* Prompt a: Could you rewrite the part of the records below that opens with the line containing "phylum: Cnidaria" and closes with the line containing "common name: Eurasian wigeon", putting "vernacular name" in place of every "common name" and keeping everything else the same? Return only that part.

* Page:
>>>>

C: theory on how to extract files from an archived file

C: theory on how to extract files from an archived file - c

In C I have created a program which can archive multiple files into an archive file via the command line.
e.g.
$echo 'file1/2' > file1/2.txt
$./archive file1.txt file2.txt arhivedfile
$cat archivedfile
file1
file2
How do I create a process so that in my archivedfile I have:
header
file1
end
header
file2
end
They are all stored in the archive file one after another after another. I know that perhaps a header file is needed(containing filename, size of filename, start and end of file) for extracting these files back out into their original form, but how would I go about doing this.
I am stuck on where and how to start.
Please could someone help me on some logic as to how to approach extracting files back out of an archived file.

As has been mentioned before, start with the algorithm. You already have most of the details.
There are a few approaches you can take:
Random access archive.
Sequential access archive.
Random Access Archive
For this to work, the header needs to act as an index (like the card indexes at a library), indicating; (a) where to find the start of each file; and (b) the length of each file. The algorithm to write the archive file might look like:
Get a list of all the files from the command line.
Create a structure to hold the meta data about each file: name (255 char), size (64-bit int), date and time, and permissions.
For each file, get its stats.
Store the stats of each file within an array of structures.
Open the archive for writing.
Write the header structure.
For each file, append its content to the archive file.
Close the archive file.
(The header might have to include the number of files, too.)
Next, the algorithm for extracting files:
Get an archive file from the command line.
Get a file name to extract, also from the command line.
Create memory for a structure to read meta data about each file.
Read all the meta data from the archive file.
Search for the file name to extract throughout list of the meta data.
Calculate the offset into the archive file for the start of the matching file name.
Seek to the offset.
Read the file content and write it out to a new file.
Close the new file.
Close the archive.
Sequential Access
This is easier. You can do it yourself: think through the steps.
About Programming
It is easy to get caught up in the details of how something should work. I suggest that you take a step back -- something your teacher should discuss in class -- and try to think about the problem at a level above coding, because:
the algorithm you create will be language independent;
fixing mistakes in an algorithm, before code is written, is trivial;
you will have a better understanding of what you need to do before coding;
it will take less time to implement the solution;
you can identify areas that can be implemented in parallel;
you will see any potential roadblocks ahead of time; and
you will be on your way to management positions in no time. ;-)

<<<<

* Prompt b:
Answer these questions about the thread above:
(i) In a random access archive, what does the reply say the header needs to act as?
(ii) How many characters does the suggested metadata structure allow for a file's name?
(iii) Which of the two approaches does the reply call easier?

* Dataset entries:
>>>>

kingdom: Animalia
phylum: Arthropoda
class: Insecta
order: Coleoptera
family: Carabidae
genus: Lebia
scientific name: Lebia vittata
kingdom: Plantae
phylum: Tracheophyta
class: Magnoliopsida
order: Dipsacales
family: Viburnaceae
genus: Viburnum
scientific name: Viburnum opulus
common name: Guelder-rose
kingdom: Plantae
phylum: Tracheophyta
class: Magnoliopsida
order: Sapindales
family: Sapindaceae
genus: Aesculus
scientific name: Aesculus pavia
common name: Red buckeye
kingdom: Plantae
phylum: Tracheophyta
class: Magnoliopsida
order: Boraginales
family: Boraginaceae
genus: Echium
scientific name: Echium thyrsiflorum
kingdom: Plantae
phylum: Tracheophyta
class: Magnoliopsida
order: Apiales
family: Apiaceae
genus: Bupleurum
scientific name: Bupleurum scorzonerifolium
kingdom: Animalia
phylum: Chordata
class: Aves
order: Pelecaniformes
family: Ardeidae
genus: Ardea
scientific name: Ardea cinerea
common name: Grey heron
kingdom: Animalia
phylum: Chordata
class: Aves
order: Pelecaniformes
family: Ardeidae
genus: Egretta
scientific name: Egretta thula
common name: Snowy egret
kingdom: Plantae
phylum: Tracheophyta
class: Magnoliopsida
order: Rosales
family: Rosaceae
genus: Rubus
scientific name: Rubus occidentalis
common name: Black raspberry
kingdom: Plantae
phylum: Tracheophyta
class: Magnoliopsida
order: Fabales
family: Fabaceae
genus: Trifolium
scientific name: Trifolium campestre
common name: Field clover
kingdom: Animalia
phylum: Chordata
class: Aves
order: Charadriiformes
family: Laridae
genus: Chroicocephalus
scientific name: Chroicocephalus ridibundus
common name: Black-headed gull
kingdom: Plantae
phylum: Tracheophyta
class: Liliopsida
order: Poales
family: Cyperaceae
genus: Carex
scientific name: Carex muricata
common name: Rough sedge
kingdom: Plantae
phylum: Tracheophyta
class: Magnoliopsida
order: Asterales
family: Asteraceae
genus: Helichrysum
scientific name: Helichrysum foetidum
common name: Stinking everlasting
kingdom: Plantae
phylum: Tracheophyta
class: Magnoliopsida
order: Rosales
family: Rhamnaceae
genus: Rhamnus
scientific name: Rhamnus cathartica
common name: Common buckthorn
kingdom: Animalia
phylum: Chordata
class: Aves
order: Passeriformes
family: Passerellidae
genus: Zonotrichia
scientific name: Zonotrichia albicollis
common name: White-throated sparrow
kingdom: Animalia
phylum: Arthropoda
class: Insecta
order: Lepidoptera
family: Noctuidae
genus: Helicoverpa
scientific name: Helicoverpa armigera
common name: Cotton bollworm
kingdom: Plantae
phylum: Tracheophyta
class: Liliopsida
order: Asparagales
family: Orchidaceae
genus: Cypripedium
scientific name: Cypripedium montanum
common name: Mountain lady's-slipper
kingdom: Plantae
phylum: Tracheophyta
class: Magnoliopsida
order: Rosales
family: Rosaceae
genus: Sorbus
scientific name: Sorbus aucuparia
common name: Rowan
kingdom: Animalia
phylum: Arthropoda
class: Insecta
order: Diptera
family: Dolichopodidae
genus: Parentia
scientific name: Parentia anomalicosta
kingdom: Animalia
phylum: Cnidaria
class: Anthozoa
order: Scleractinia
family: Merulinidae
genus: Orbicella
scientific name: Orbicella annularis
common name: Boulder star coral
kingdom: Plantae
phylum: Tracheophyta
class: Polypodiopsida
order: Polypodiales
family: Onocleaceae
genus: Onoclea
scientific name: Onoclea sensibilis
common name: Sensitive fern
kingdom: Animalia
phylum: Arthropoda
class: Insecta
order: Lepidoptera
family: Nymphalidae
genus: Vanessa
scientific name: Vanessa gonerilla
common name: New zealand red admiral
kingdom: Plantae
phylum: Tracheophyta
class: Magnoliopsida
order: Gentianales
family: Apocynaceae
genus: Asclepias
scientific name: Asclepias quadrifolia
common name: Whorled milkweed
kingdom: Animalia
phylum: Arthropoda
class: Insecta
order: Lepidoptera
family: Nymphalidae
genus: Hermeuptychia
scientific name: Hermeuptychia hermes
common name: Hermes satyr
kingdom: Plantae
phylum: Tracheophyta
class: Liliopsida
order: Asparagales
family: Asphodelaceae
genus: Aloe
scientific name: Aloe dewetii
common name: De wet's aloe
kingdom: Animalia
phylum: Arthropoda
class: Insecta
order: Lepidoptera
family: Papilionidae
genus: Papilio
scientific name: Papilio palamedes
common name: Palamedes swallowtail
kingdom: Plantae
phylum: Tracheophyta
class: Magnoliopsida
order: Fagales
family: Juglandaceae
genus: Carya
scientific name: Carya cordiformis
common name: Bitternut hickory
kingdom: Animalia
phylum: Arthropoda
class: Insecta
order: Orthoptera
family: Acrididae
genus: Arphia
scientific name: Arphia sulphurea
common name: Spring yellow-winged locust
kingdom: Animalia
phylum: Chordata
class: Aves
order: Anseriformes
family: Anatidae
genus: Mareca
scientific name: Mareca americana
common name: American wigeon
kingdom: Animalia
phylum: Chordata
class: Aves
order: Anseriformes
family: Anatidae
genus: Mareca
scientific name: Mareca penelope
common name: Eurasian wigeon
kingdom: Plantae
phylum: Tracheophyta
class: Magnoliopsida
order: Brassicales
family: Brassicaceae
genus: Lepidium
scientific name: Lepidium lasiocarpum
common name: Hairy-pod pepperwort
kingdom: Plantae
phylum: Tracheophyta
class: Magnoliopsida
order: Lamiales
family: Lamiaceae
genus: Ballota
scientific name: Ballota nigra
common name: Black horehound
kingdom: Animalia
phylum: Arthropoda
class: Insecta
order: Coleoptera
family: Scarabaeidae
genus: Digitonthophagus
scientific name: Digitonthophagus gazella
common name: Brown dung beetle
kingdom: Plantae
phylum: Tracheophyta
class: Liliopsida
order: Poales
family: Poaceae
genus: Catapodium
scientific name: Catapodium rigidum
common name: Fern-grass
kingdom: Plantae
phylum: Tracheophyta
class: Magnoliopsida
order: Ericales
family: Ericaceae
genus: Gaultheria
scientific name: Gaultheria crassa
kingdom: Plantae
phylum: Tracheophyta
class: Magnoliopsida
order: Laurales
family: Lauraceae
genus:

<<<<

* Full response a:
phylum: Cnidaria
class: Anthozoa
order: Scleractinia
family: Merulinidae
genus: Orbicella
scientific name: Orbicella annularis
vernacular name: Boulder star coral
kingdom: Plantae
phylum: Tracheophyta
class: Polypodiopsida
order: Polypodiales
family: Onocleaceae
genus: Onoclea
scientific name: Onoclea sensibilis
vernacular name: Sensitive fern
kingdom: Animalia
phylum: Arthropoda
class: Insecta
order: Lepidoptera
family: Nymphalidae
genus: Vanessa
scientific name: Vanessa gonerilla
vernacular name: New zealand red admiral
kingdom: Plantae
phylum: Tracheophyta
class: Magnoliopsida
order: Gentianales
family: Apocynaceae
genus: Asclepias
scientific name: Asclepias quadrifolia
vernacular name: Whorled milkweed
kingdom: Animalia
phylum: Arthropoda
class: Insecta
order: Lepidoptera
family: Nymphalidae
genus: Hermeuptychia
scientific name: Hermeuptychia hermes
vernacular name: Hermes satyr
kingdom: Plantae
phylum: Tracheophyta
class: Liliopsida
order: Asparagales
family: Asphodelaceae
genus: Aloe
scientific name: Aloe dewetii
vernacular name: De wet's aloe
kingdom: Animalia
phylum: Arthropoda
class: Insecta
order: Lepidoptera
family: Papilionidae
genus: Papilio
scientific name: Papilio palamedes
vernacular name: Palamedes swallowtail
kingdom: Plantae
phylum: Tracheophyta
class: Magnoliopsida
order: Fagales
family: Juglandaceae
genus: Carya
scientific name: Carya cordiformis
vernacular name: Bitternut hickory
kingdom: Animalia
phylum: Arthropoda
class: Insecta
order: Orthoptera
family: Acrididae
genus: Arphia
scientific name: Arphia sulphurea
vernacular name: Spring yellow-winged locust
kingdom: Animalia
phylum: Chordata
class: Aves
order: Anseriformes
family: Anatidae
genus: Mareca
scientific name: Mareca americana
vernacular name: American wigeon
kingdom: Animalia
phylum: Chordata
class: Aves
order: Anseriformes
family: Anatidae
genus: Mareca
scientific name: Mareca penelope
vernacular name: Eurasian wigeon

* Full response b:
(i) An index, like the card indexes at a library.
(ii) 255 characters.
(iii) Sequential access.